Liberal law professor Alan Dershowitz was a member of President Donald Trump's legal team during his first impeachment trial. Now that the House officially impeached Trump for a second time, Dershowitz said he refused to be part of Trump's legal team a second time, assuming a trial in the Senate takes place. But it's not because of anything the president did or did not do.
“This is political theater, and I’m neither a politician or an actor,” Dershowitz told The Boston Globe. “So I don’t see a role for a real lawyer to play in this show trial.”
It's a moot point right now. Trump hasn't asked Dershowitz for any kind of legal help “and I don’t like to speculate about hypotheticals.”

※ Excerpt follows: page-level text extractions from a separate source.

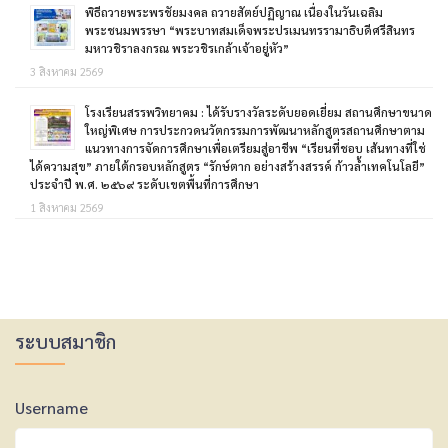
พิธีถวายพระพรชัยมงคล ถวายสัตย์ปฏิญาณ เนื่องในวันเฉลิม
พระชนมพรรษา “พระบาทสมเด็จพระปรเมนทรรามาธิบดีศรีสินทร
มหาวชิราลงกรณ พระวชิรเกล้าเจ้าอยู่หัว”
3 สิงหาคม 2569
โรงเรียนสรรพวิทยาคม : ได้รับรางวัลระดับยอดเยี่ยม สถานศึกษาขนาด
ใหญ่พิเศษ การประกวดนวัตกรรมการพัฒนาหลักสูตรสถานศึกษาตาม
แนวทางการจัดการศึกษาเพื่อเตรียมสู่อาชีพ “เรียนที่ชอบ เส้นทางที่ใช่
ได้ความสุข” ภายใต้กรอบหลักสูตร “รักษ์ตาก อย่างสร้างสรรค์ ก้าวล้ำเทคโนโลยี”
ประจำปี พ.ศ. ๒๕๖๙ ระดับเขตพื้นที่การศึกษา
1 สิงหาคม 2569
ระบบสมาชิก
Username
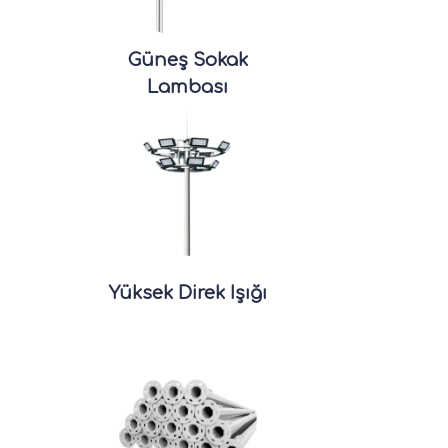
Güneş Sokak
Lambası
Yüksek Direk Işığı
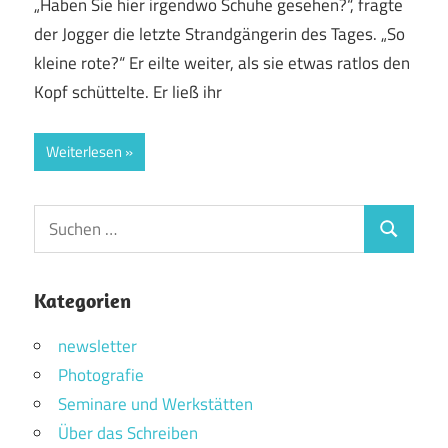
„Haben Sie hier irgendwo Schuhe gesehen?“, fragte
der Jogger die letzte Strandgängerin des Tages. „So
kleine rote?“ Er eilte weiter, als sie etwas ratlos den
Kopf schüttelte. Er ließ ihr
Weiterlesen
Suchen
Suchen
nach:
Kategorien
newsletter
Photografie
Seminare und Werkstätten
Über das Schreiben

The other issue Dershowitz has is President Trump being tried for impeachment after he's already out of office, something he believes the Senate has no power to do.
“Once the president leaves office, he becomes a private citizen. I don’t believe the Senate has jurisdiction to proceed at 12:01 p.m. Jan. 20," the law professor explained. "I think it loses all jurisdiction, because it can no longer remove the president, and that’s the only legitimate function of impeachment. … Even if the process began before he was the former president, the trial cannot continue.”
Dershowitz was also critical of the House of Representatives' bi-partisan vote to impeach the president because of a lack of due process.
"... there were no legal arguments. The president wasn’t allowed to present a defense. His lawyers weren’t there," he said.
The liberal law professor has gone to bat for the president multiple times. Most recently, he said Trump's call with Georgia Secretary of State Brad Raffensperger was not criminal and the media took the entire call out of context.